Alabama Auto Insurance Guide in 2022


Alabama Auto Insurance Guide in 2022

In Alabama, you may travel hundreds of miles from Mobile to Huntsville, Alabama Auto Insurance Guide in 2022 Tuscaloosa to Columbus, and Birmingham to Montgomery. Interstate 22 is the longest state highway with a total length of 367 miles.

I-359 is the shortest at 2.30 miles. The state is traversed by an additional 3,800 miles of U.S. roadways. The state’s 3.7 million licensed motorists use them daily, logging an annual average of 13,516 kilometers behind the wheel. A large number of catastrophic injuries and fatalities are the consequence of traffic incidents involving Alabama drivers every day.

Having valid auto insurance in the Heart of Dixie is not only the law but also good common sense. This is a primer on the fundamentals of auto insurance in the state of Alabama.

A certain level of auto insurance coverage is mandated by law in the state of Alabama. Serious consequences, including as fines and jail time, may occur from failure to comply. Actual damages (including property damage and medical bills), economic damages (including lost income and earning ability), and emotional and physical pain and suffering may all be recoverable from you under Alabama’s tort system.

In the state of Alabama, the legally required minimum for auto insurance is:

Injury coverage of $25,000 per victim, per incident

Per-accident bodily injury caps of $50,000

Property damage liability of $25,000

Unless you notify your insurance company in writing that you are exempting yourself, you must obtain Uninsured/Underinsured Motorists Bodily Injury Coverage in the amount of $25,000 per person/$50,000 per accident in Alabama.

Personal liability and Collision/Comprehensive insurance are optional in Alabama. If you have property or other important assets, however, you may want to consider purchasing additional coverage beyond what is legally required.

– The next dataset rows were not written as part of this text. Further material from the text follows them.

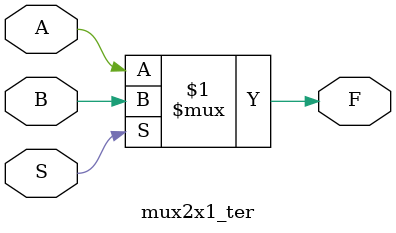
<source format=v>
module mux2x1_ter(S,
                  A,
                  B,
                  F);

    //port direction
    input S,A,B;
    output F;

    assign F = S ? B : A ;
endmodule

</source>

Alabama’s Insurance Laws and the Consequences of Driving Without Coverage

Proof of Alabama auto insurance must be kept in your vehicle and presented to a law enforcement officer upon request, as required by law. For a first-time offender, the penalties include a $1,000 fine, a license suspension for six months, and a $200 charge to get your license reinstated. To get your license reinstated, you must also provide evidence of insurance.

Proof of insurance tampering, forgery, or counterfeiting is punishable by a fine of $500 to $5,000 and/or one to ten years in prison as a Class C felony.